BEGIN

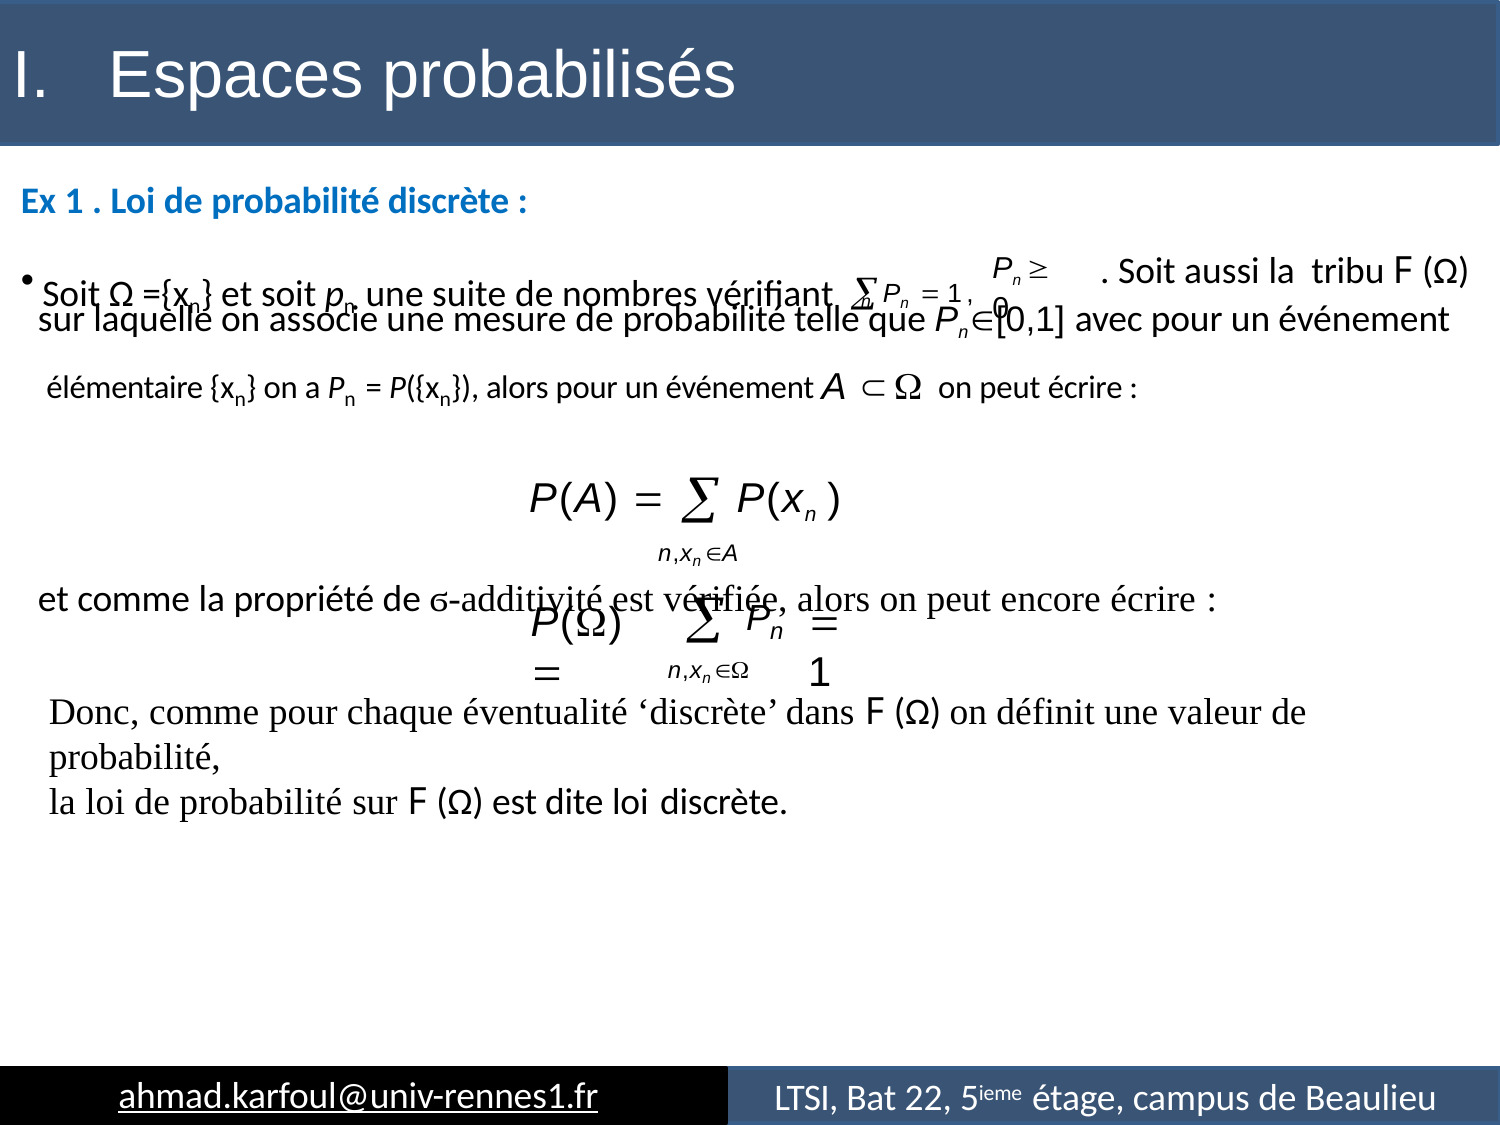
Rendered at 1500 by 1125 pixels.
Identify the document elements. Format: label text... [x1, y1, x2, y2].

text_box Pn  0 [990, 248, 1073, 293]
text_box  1 [806, 594, 865, 695]
footer LTSI, Bat 22, 5ieme étage, campus de Beaulieu [759, 1078, 1467, 1125]
text_box P()  [528, 594, 660, 695]
title I. Espaces probabilisés [10, 30, 739, 219]
slide_number ahmad.karfoul@univ-rennes1.fr [116, 1078, 609, 1125]
text_box Ex 1 . Loi de probabilité discrète : [18, 176, 534, 222]
text_box Soit Ω ={xn} et soit pn une suite de nombres vérifiant Pn  1, [18, 238, 977, 320]
text_box [727, 1068, 1500, 1123]
text_box sur laquelle on associe une mesure de probabilité telle que Pn [0,1] avec pour un événement élémentaire {xn} on a Pn = P({xn}), alors pour un événement A  on peut écrire : P(A)   P(xn ) n,xn A et comme la propriété de ϭ-additivité est vérifiée, alors on peut encore écrire : [36, 293, 1472, 619]
text_box  Pn [684, 583, 795, 660]
text_box . Soit aussi la tribu F (Ω) [1098, 246, 1475, 292]
text_box n,xn  Donc, comme pour chaque éventualité ‘discrète’ dans F (Ω) on définit une valeur de probabilité, la loi de probabilité sur F (Ω) est dite loi discrète. [46, 652, 1492, 823]
text_box [0, 1068, 727, 1123]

END

▶ [Task brief] Reproduce the lines above exactly, please, but not the pictures in them.

▶ [Solution below]
Rendered at 1500 by 1125 pixels.
Identify the document elements. Format: label text... [x1, y1, x2, y2].

text_box Pn  0 [990, 248, 1073, 293]
text_box  1 [806, 594, 865, 695]
footer LTSI, Bat 22, 5ieme étage, campus de Beaulieu [759, 1078, 1467, 1125]
text_box P()  [528, 594, 660, 695]
title I. Espaces probabilisés [10, 30, 739, 219]
slide_number ahmad.karfoul@univ-rennes1.fr [116, 1078, 609, 1125]
text_box Ex 1 . Loi de probabilité discrète : [18, 176, 534, 222]
text_box Soit Ω ={xn} et soit pn une suite de nombres vérifiant Pn  1, [18, 238, 977, 320]
text_box [727, 1068, 1500, 1123]
text_box sur laquelle on associe une mesure de probabilité telle que Pn [0,1] avec pour un événement élémentaire {xn} on a Pn = P({xn}), alors pour un événement A  on peut écrire : P(A)   P(xn ) n,xn A et comme la propriété de ϭ-additivité est vérifiée, alors on peut encore écrire : [36, 293, 1472, 619]
text_box  Pn [684, 583, 795, 660]
text_box . Soit aussi la tribu F (Ω) [1098, 246, 1475, 292]
text_box n,xn  Donc, comme pour chaque éventualité ‘discrète’ dans F (Ω) on définit une valeur de probabilité, la loi de probabilité sur F (Ω) est dite loi discrète. [46, 652, 1492, 823]
text_box [0, 1068, 727, 1123]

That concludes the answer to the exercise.